Le nouveau cadre réglementaire sera benchmarké avec les autres places internationales et s’inspirera, je le pense, de certaines directives européennes et des produits financiers développés tels les dérivés, les indiciels, les futures.
Cela suppose également qu’il faudra retoucher le Code des sociétés commerciales pour intégrer de nouvelles valeurs mobilières et de nouvelles formes juridiques comme la SAS (Société Anonyme Simplifiée).
Le Marché alternatif peut-il s’ouvrir aux entreprises non cotées ?
Naturellement. Et d’ailleurs je saisis cette occasion pour annoncer qu’avec la coopération britannique et le concours de la BAD, nous avons lancé le programme “InvestiaPME“. Un groupe de 120 entreprises vont être ciblées pour lever des fonds -pas nécessairement sur le Marché alternatif lui-même- mais aussi auprès des fonds d’investissement et du Capital Risque.

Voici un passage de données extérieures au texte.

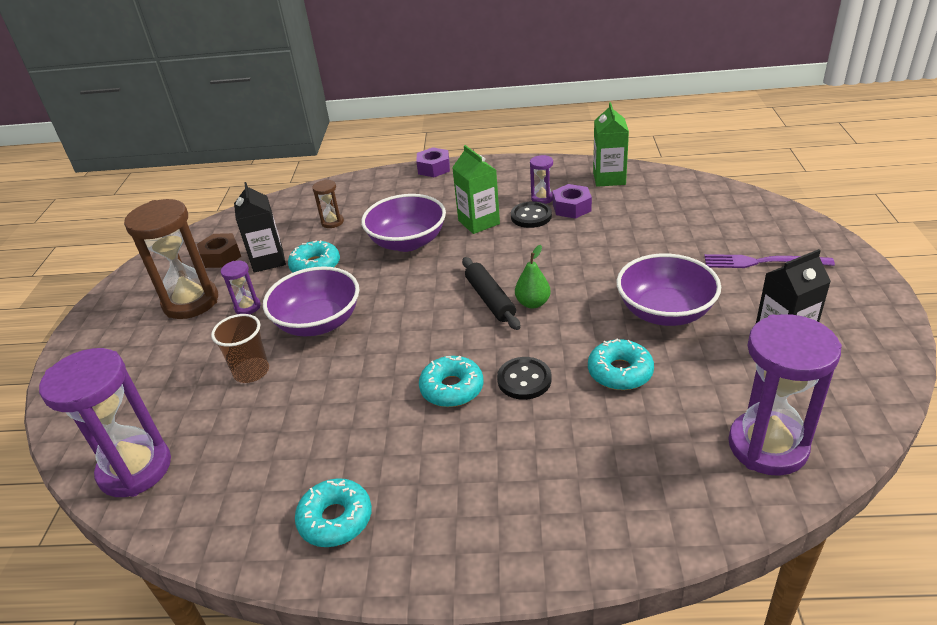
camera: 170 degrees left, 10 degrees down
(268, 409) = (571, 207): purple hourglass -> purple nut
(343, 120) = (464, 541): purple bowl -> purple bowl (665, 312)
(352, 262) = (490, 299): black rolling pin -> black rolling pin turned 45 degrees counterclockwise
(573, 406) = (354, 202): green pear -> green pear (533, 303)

En matière de communication financière, on a constaté certains retards de délai pour certaines valeurs.
Le CMF est en train de relancer les retardataires qui ne sont plus qu’au nombre de deux à l’heure actuelle. La règle désormais sur le marché c’est la discipline et le respect des délais.

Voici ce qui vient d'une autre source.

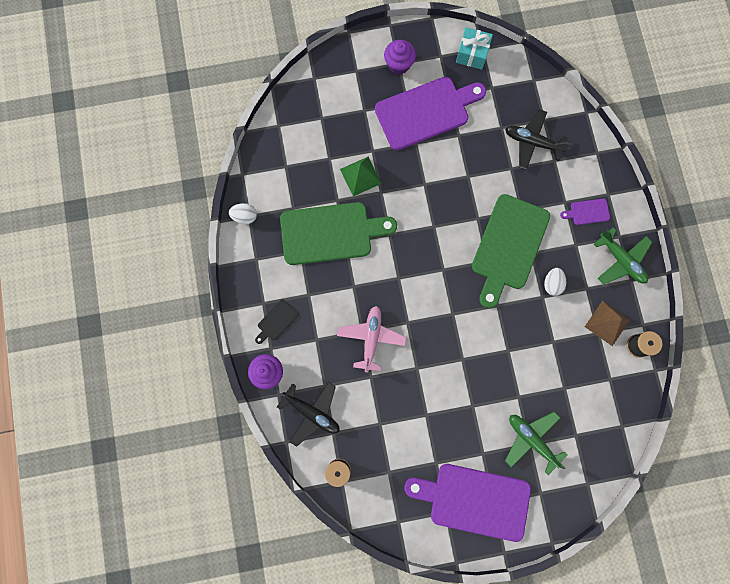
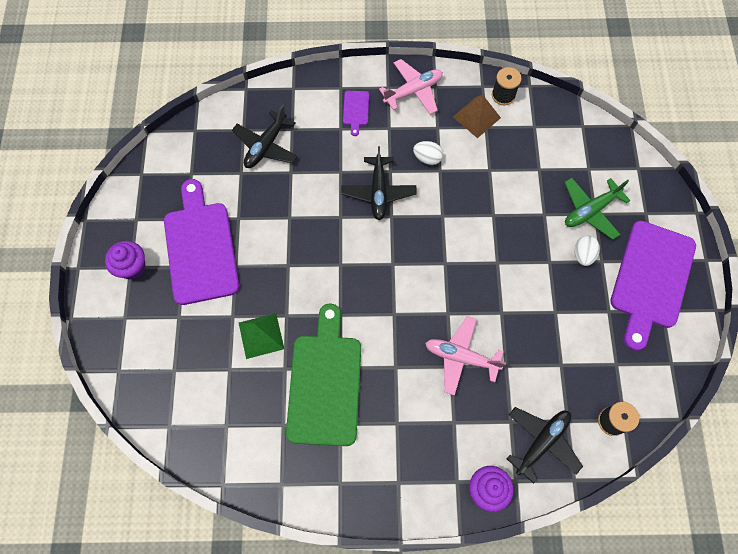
camera: 80 degrees left, 10 degrees down
(245, 216) = (281, 489): white egg -> white egg (583, 255)
(276, 321) = (424, 469): black cutting board -> none
(472, 54) = (144, 186): turquoise gift -> none
(509, 246) = (378, 192): green cutting board -> black plane
(621, 260) = (413, 91): green plane -> pink plane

Pourquoi ne pas autoriser le métier de Market Maker ?
Un animateur de marché, également appelé teneur de marché ou market maker, est une entreprise, généralement un intermédiaire en Bourse ou une banque, sur un marché donné, qui transmet en continu des prix à l’achat et à la vente soit uniquement à sa clientèle, soit à l’ensemble du marché, y compris donc à ses concurrents. La présence de teneurs de marché a longtemps été jugée indispensable pour améliorer la liquidité de notre marché.
Les textes actuels le permettent mais nous sommes en train de travailler sur de nouvelles dispositions incitatives pour favoriser l’émergence de ce métier sur la place de Tunis en proposant notamment des tarifications incitatives.
La loi de “Start Up Act“ a été votée. Y aura-t-il un NASDAQ à Tunis ?
La question mérite réflexion. Ce peut-être un NASDAQ ou des plateformes dédiées comme pour le crowdfunding. On peut soit coter les start up ou les fonds qui financent les start up. La question est à l’étude.
Tout bien considéré, la Bourse de Tunis n’apporte pas les financements désirés à l’économie.
La Bourse est un mode de financement complémentaire aux autres formes de financement existantes dans l’économie. Il requiert certaines exigences basées notamment sur la transparence et la performance, chose qui rassure davantage les investisseurs. Son avantage c’est qu’il peut indirectement répondre à divers besoins de financement pour les entreprises qui désirent s’ouvrir à de nouveaux investisseurs pour assurer l’amorçage, la croissance et le développement de leur activité.
Certes, aujourd’hui, l’attractivité du marché est encore à retravailler pour attirer les jeunes pousses et les grandes capitalisations.
D’ailleurs, les chiffres l’illustrent. Actuellement, la capitalisation boursière du marché est de 27% du PIB, et je reconnais que cela reste en-dessous des espoirs de tous. Les grosses capitalisations du secteur public peuvent totalement modifier la donne, et nous hisser dans la catégorie des Emerging Market, seul moyen de nous rendre visibles dans le radar des grands investisseurs internationaux, et recommandables par les fournisseurs d’indices comme FTSE ou MSCI.